Data Start Marker

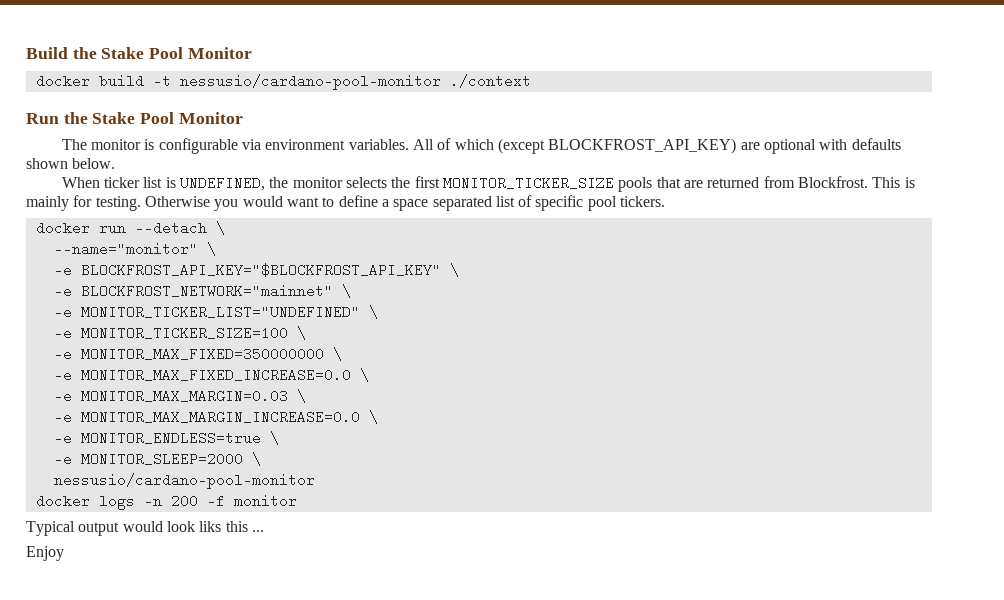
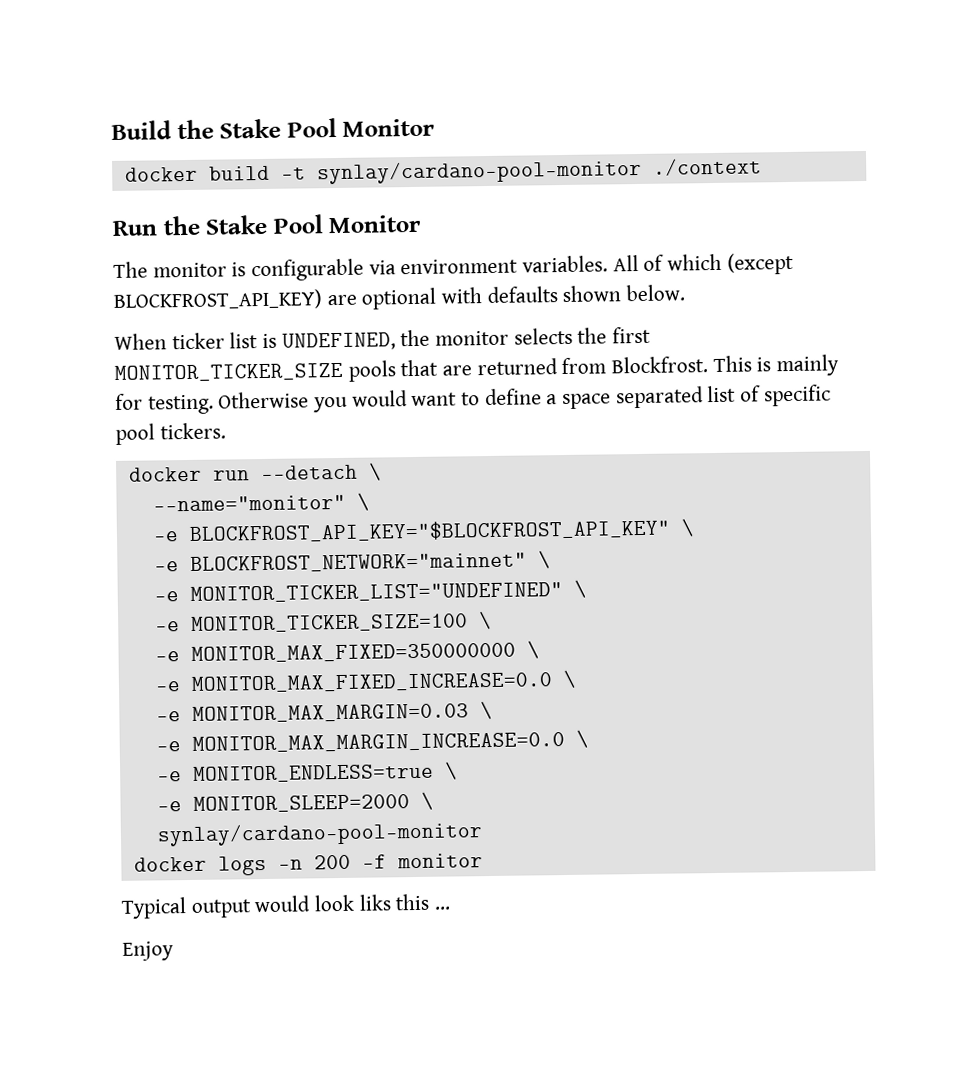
[179,74,441,90] nessusio/cardano-pool-monitor -> [316,158,642,185] synlay/cardano-pool-monitor
[53,473,315,489] nessusio/cardano-pool-monitor -> [156,821,483,847] synlay/cardano-pool-monitor

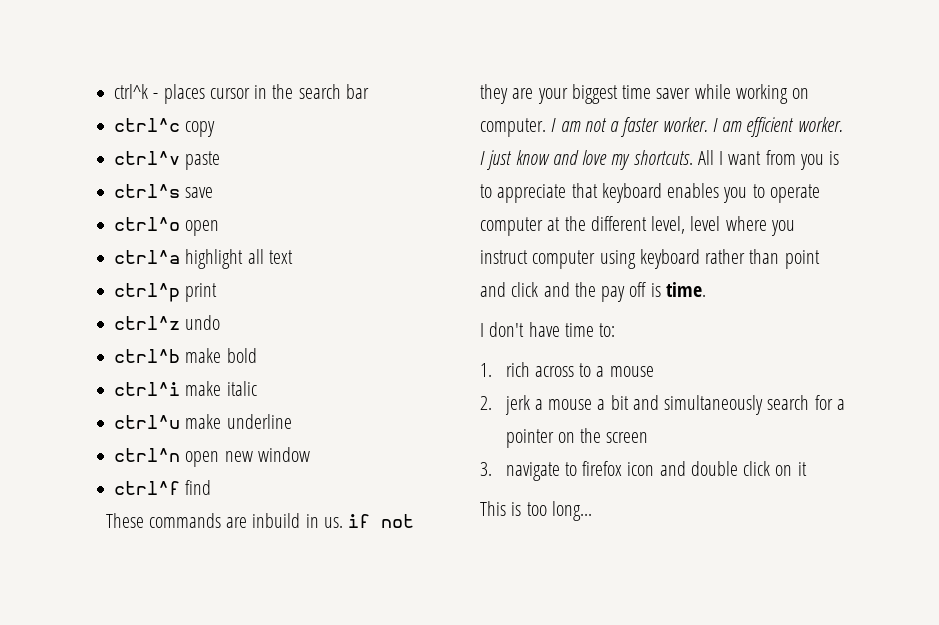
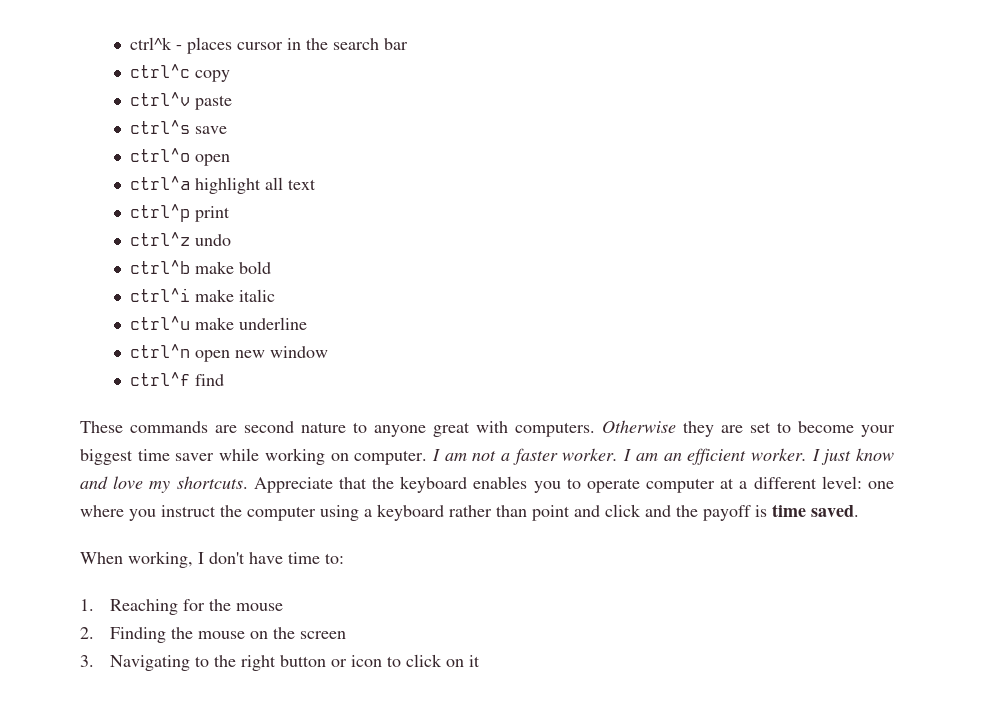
[252,513,415,528] [480,84,534,104] inbuild in us. if not they are -> [244,420,854,437] second nature to anyone great with computers. Otherwise they are set to become
(743, 126) none -> [663,453,682,461] an
[697,150,840,170] [480,183,598,203] All I want from you is to appreciate that -> [253,477,395,493] Appreciate that the
[564,216,721,234] the different level, level -> [739,476,894,489] a different level: one
(528, 257) none -> [220,505,242,517] the
(636, 259) none -> [364,509,372,517] a
[601,282,706,302] pay off is time. // -> [703,504,859,521] [80,551,193,568] payoff is time saved. // When working,
[505,362,654,377] [480,395,845,415] [505,428,649,448] [480,461,738,481] rich across to a mouse // 2. jerk a mouse a bit and simultaneously search for a pointer on the screen // 3. navigate to firefox icon and double -> [110,599,284,615] [80,627,347,643] [80,655,402,671] Reaching for the mouse // 2. Finding the mouse on the screen // 3. Navigating to the right button or icon to
[480,501,592,521] // This is too long... -> (481, 661) none

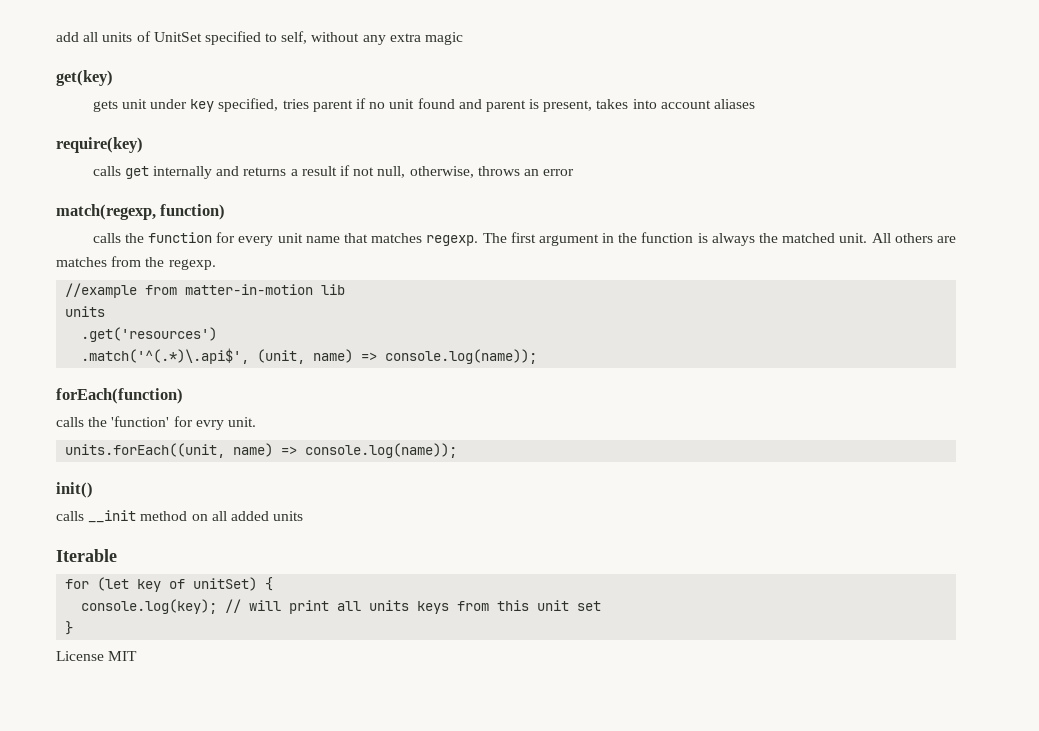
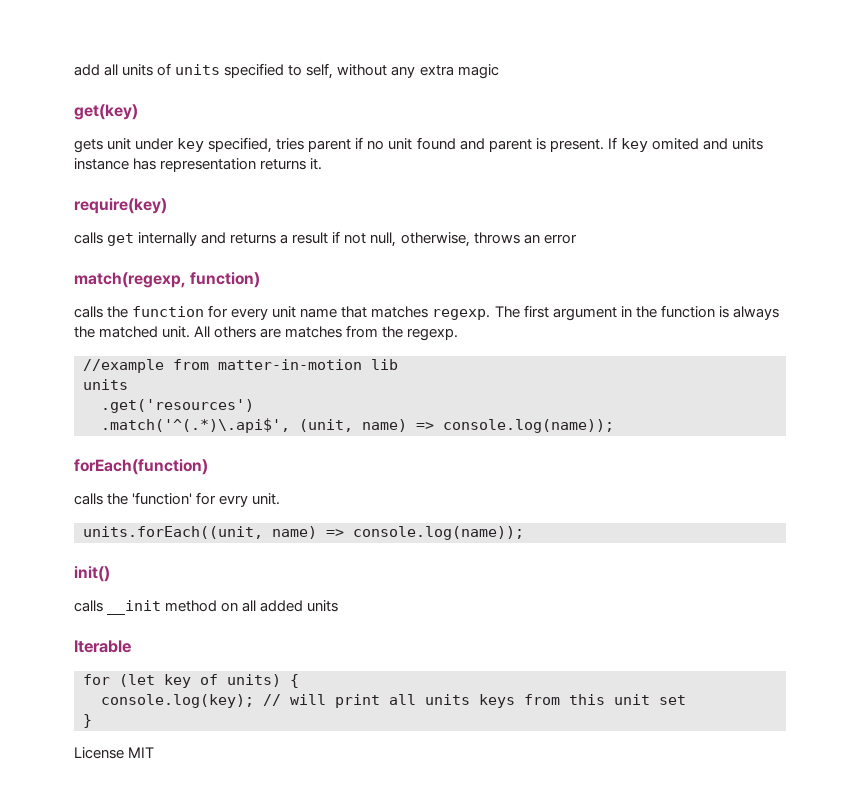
[153,32,202,42] UnitSet -> [175,64,221,75] units
[543,99,755,112] present, takes into account aliases -> [549,137,763,152] [74,158,323,172] present. If key omited and units instance has representation returns it.
[193,577,258,591] unitSet) -> [227,674,281,687] units)

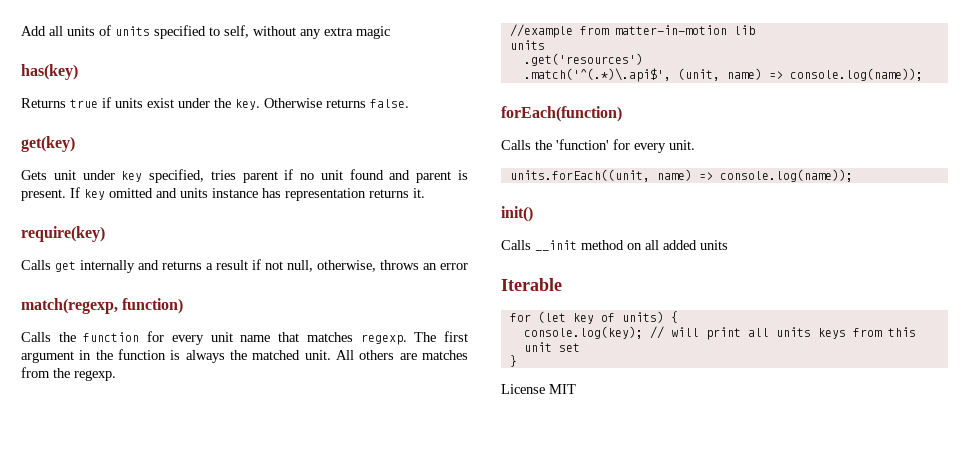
[74,64,100,76] add -> [21,26,46,36] Add
(499, 71) none -> [21,64,78,80] [21,97,409,110] // has(key) // Returns true if units exist under the key. Otherwise returns false.
[74,139,103,153] gets -> [21,170,47,180] Gets
[651,138,699,150] omited -> [109,188,153,198] omitted
[74,232,103,244] calls -> [21,260,51,270] Calls
[74,306,103,318] calls -> [21,332,51,342] Calls
[74,493,103,505] calls -> [501,140,531,150] Calls
[219,495,249,507] evry -> [634,143,666,153] every
[74,600,103,612] calls -> [501,240,531,250] Calls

Data End Marker

● **What needs to be done**: Only one number is wanted: how many lines of the listing above hold the word "cardano".

● **Response to the task**: 2